Durante el acto central de la fiesta la banda sonora fue el «We are the champions», una especie de himno oficioso del Real Madrid desde que se consiguió la «Séptima» y hasta que el Barcelona de Guardiola comenzó su dominio. Ayer volvió a sonar con fuerza la canción de «Queen», a la vez que a un tímido Cristiano le pedían que botara frente a la afición. A Sergio Ramos y Callejón, por ejemplo, no hizo falta pedírselo.

Después de dejar caer el trofeo de la Copa del Rey hace poco más de un año, el central sevillano se lo tomó con más calma y eligió la parte trasera del autobús para grabar con su teléfono móvil a la multitud que rodeaba la fuente.

Un poco más adelante, Mourinho disfrutaba junto a su hijo, tratando de estar tan comedido como asegura que suele celebrar estas cosas. El resto del cuerpo técnico le pedía algo más de alegría y al final acabó saltando como los demás y se le escaparon un par de gestos eufóricos desde la pasarela. El portugués aplazó unas horas la planificación de la próxima temporada, que no quiere dejar para mucho más adelante.
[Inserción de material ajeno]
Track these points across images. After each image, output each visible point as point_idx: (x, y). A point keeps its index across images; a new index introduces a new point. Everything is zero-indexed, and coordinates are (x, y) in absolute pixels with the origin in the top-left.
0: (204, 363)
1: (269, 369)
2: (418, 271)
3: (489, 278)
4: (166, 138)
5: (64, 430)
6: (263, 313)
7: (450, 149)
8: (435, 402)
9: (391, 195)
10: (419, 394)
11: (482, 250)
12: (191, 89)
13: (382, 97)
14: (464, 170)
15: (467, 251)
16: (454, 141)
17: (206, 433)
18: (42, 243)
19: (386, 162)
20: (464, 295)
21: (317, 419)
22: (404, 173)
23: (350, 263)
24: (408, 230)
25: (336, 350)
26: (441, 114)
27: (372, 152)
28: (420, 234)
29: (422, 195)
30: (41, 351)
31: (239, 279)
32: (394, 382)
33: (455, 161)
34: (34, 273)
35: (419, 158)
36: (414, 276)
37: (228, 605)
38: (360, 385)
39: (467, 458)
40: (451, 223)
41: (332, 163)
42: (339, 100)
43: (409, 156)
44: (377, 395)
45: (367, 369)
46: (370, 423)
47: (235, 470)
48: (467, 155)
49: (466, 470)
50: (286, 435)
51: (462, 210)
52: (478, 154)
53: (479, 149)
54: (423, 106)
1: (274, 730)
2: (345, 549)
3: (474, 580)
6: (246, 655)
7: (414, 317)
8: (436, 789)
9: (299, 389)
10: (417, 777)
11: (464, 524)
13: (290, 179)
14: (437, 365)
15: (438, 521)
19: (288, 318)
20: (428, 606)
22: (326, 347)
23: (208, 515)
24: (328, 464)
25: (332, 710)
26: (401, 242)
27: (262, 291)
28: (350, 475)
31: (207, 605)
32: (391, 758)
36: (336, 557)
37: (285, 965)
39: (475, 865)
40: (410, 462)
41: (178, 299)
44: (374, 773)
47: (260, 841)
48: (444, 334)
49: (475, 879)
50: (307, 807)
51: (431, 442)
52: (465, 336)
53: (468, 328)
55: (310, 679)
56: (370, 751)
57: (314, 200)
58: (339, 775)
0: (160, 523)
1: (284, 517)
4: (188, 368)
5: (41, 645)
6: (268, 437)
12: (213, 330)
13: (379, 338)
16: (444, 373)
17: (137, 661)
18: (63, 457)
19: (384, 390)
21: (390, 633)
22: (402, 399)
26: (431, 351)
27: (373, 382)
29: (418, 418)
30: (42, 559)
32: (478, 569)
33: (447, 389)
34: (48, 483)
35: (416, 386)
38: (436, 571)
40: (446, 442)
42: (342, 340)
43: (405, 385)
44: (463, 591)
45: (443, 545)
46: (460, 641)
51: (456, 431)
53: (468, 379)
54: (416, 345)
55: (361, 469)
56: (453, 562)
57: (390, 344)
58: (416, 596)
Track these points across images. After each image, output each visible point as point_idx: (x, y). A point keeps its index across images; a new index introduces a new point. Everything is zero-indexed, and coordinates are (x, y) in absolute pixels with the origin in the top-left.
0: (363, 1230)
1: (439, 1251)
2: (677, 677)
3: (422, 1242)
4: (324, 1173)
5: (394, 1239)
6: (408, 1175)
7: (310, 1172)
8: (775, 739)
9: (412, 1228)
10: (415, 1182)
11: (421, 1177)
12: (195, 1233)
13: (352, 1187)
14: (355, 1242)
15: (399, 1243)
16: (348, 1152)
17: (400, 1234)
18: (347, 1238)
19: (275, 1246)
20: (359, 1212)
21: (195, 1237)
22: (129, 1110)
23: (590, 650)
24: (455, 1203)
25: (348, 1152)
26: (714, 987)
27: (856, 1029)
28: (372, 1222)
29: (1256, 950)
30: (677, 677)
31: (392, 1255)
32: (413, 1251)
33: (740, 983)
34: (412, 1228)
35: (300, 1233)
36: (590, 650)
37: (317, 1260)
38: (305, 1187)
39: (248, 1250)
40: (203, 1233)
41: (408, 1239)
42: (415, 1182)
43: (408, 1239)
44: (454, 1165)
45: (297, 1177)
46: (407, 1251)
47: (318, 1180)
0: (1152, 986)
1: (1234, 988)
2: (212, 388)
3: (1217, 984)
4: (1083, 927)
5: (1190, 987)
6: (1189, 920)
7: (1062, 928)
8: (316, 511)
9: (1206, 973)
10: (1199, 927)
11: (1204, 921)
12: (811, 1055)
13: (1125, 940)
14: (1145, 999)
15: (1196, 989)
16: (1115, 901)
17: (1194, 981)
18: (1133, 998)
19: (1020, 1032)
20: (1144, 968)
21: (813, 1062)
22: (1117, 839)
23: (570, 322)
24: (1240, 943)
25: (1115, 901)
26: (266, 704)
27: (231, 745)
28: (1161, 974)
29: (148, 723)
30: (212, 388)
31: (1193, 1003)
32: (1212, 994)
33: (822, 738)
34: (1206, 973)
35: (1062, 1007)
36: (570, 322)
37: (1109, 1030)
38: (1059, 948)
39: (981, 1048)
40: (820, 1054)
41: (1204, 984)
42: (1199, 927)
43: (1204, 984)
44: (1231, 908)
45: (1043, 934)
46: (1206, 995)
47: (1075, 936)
q ¿Adiós a Higuaín? El público parece que también empieza a pensar en lo que viene y varias pancartas de fabricación artesanal pedían al «Pipita» que se quedara. El argentino estuvo algo enigmático en San Mamés al ser preguntado por su futuro, y ayer vestía una camiseta firmada por todos sus compañeros. Algo que puede ser un simple recuerdo o una pista sobre su adiós.
«Estoy muy feliz por mi primera Liga en España y muy contento por los aficionados, que se lo merecían. La temporada ha sido espectacular, el equipo estuvo fenomenal, jugamos muy bien y merecimos ganar. No estoy preocupado por el "Pichichi", el objetivo era el título y aquí está», decía Ronaldo a los medios oficiales del club. Casillas, por su parte, no dejaba de gesticular a la muchedumbre prometiéndole volver en doce meses con la «Décima». «Nuestros aficionados se lo merecen todo», repetía el capitán cuando la fiesta terminaba con los jugadores otra vez en el autobús de vuelta al Santiago Bernabéu.

Allí, en la última jornada ante el Mallorca, está citado el público para seguir la celebración, otra oportunidad de agradecer a los jugadores el esfuerzo de superar al Barça y batir varios récords.